Pasareanu [27] advanced the model based analysis and test generation strategies using UML for heterogeneous systems such as flight software to produce common intermediate representation for flight-software module produced using different modelling environments.

Test case prioritization techniques proved important to reduce test case cost and to improve reliability. Most of the prioritization techniques have goal of improving the rate of fault detection in testing process.
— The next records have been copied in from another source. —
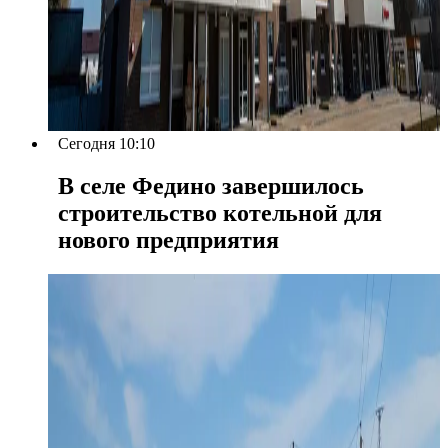
Сегодня 10:10
В селе Федино завершилось
строительство котельной для
нового предприятия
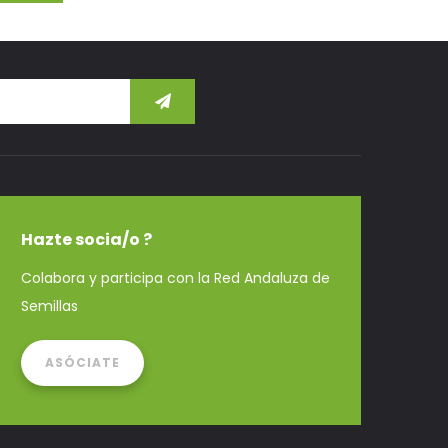
Hazte socia/o ?
Colabora y participa con la Red Andaluza de
Semillas
ASÓCIATE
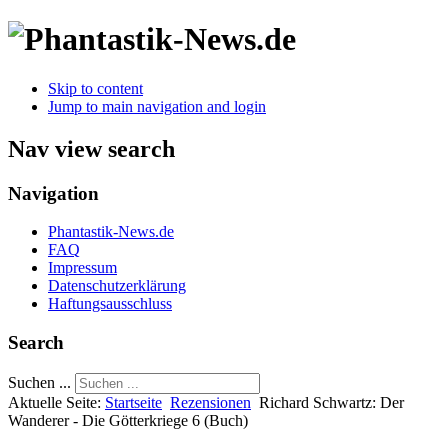
Skip to content
Jump to main navigation and login
Nav view search
Navigation
Phantastik-News.de
FAQ
Impressum
Datenschutzerklärung
Haftungsausschluss
Search
Suchen ...
Aktuelle Seite:
Startseite
Rezensionen
Richard Schwartz: Der
Wanderer - Die Götterkriege 6 (Buch)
Test case prioritization process mainly focus on the requirement/goal of the testing process. the goal can be performance, safety, etc. oth code and requirement based prioritization techniques works on some specific factors such as varying requirement priorities/cost[28, 29], customer priorities, implementation complexity, fault proneness of module[28, 30, 31]. All above techniques are code-based and white box in nature[32].

There are also techniques based on historical test case performance data[33], and coverage of interaction[34] . Previous researches also provide the information about the model and algorithm based both white box[35, 36] and black box[37, 38] test case prioritization techniques .

Korel [39] proposed system model based test case prioritization techniques for system testing. To evaluate the effectiveness and to make comparisons of the prioritization techniques several empirical studies evaluated [40-43]. Do [44] has assessed the advantages/ disadvantages of the mutation faults in prioritization methods. All above techniques are applicable to OO systems and, there is a lack of work on component based testing and test case prioritization techniques.